**Document extract**
▽

The North Korean Crisis as Competitive Risk Taking

July 17, 2017

7 min read

Louis Rene Beres

“… it remains true that the highest achievements of the art of war are more to be found in the triumph of mind over mind, than in the triumph of mind over matter.” (F.E. Adcock, The Greek and Macedonian Art of War)

At some point in the still-expanding northeast Asia crisis, when all traditional emphases on economic sanctions and supposed Chinese leverage have finally been put to rest, President Trump’s senior military planners and negotiators will require more serious policy guidance. Among other things, these designated deputies will need to understand that core security problem in the region are not issues of comparative weaponry, but instead, complex analytic challenges of comparative strategy.

By definition, these challenges, though tied most conspicuously to readily visible matters of ordnance, are fundamentally intellectual in nature.

To begin, there will be needed certain remediations of orientation and language. The US administration’s unhidden inclination to treat military strategy as an expression of partisan politics will have to end. As Mr. Trump’s advisors may learn quickly from rudimentary rules of reason, the particular level of cruelty displayed by any adversarial political regime toward its citizens or political prisoners has no plausible correlation with that regime’s expected tolerance of existential risk.

Although the leadership in Pyongyang is unambiguously inhumane, as UN Ambassador Nikki Haley pointed out correctly at a recent UN Security Council special session, it might still be unwilling to commit personal or national suicide.

Looking ahead, this prospective unwillingness should represent all that matters in the fashioning of pertinent American defense and deterrence strategies.

Strategic planning takes no sharp corners. In all such analytic investigations, logic deserves absolute pride of place. Rather than generate gratuitous non-sequiturs in public speeches concerning North Korea, our principal security planners and negotiators should be looking elsewhere. Above all, they ought to be analyzing actual substantive evidence regarding our specific adversary’s national risk tolerance.

△

**Data shown**
▽

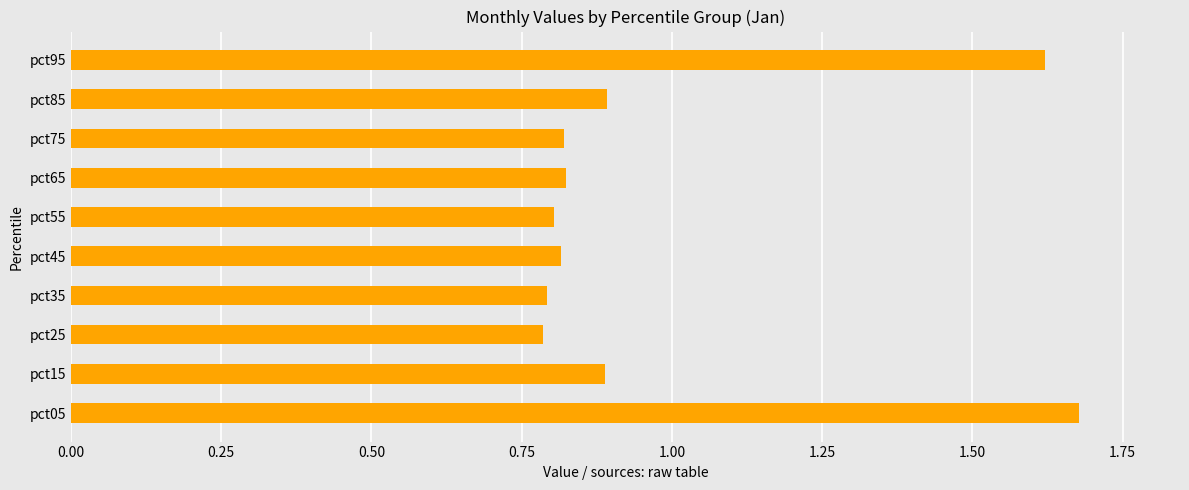

How many values are between 0 and 1?

8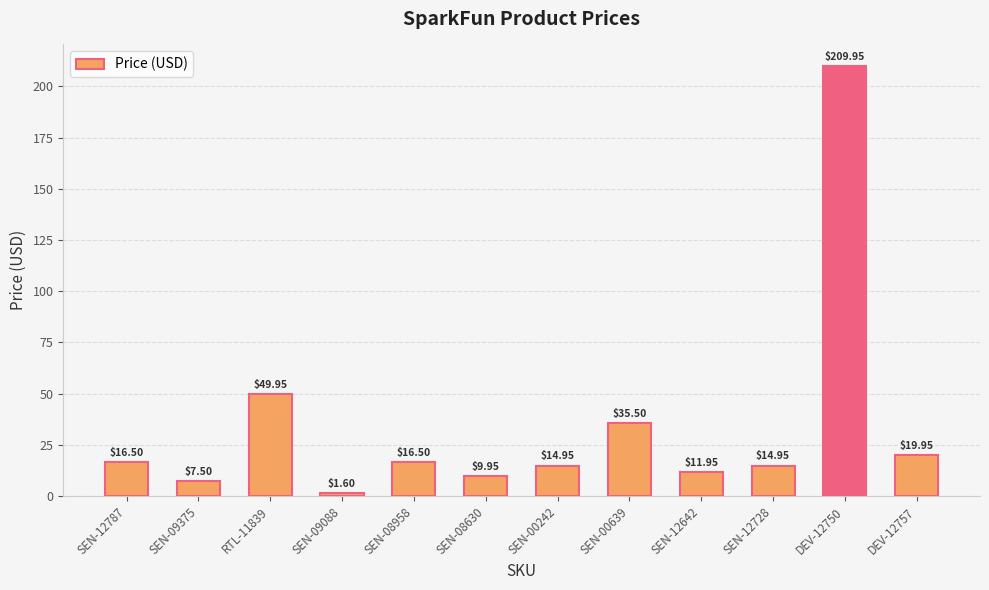

What is the sum of the values at RTL-11839 and SEN-08958?

66.5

△

**Tasks to carry out**
A: In the North Korean crisis article, who pointed out at a UN Security Council special session that the leadership in Pyongyang is inhumane?
B: Copy the passage of the North Korean crisis article starting with "At some point" and going on through "of comparative strategy.".
The listing comes from a source separate from the North Korean crisis article.

**Answers to each task**
A: UN Ambassador Nikki Haley

B:
At some point in the still-expanding northeast Asia crisis, when all traditional emphases on economic sanctions and supposed Chinese leverage have finally been put to rest, President Trump’s senior military planners and negotiators will require more serious policy guidance. Among other things, these designated deputies will need to understand that core security problem in the region are not issues of comparative weaponry, but instead, complex analytic challenges of comparative strategy.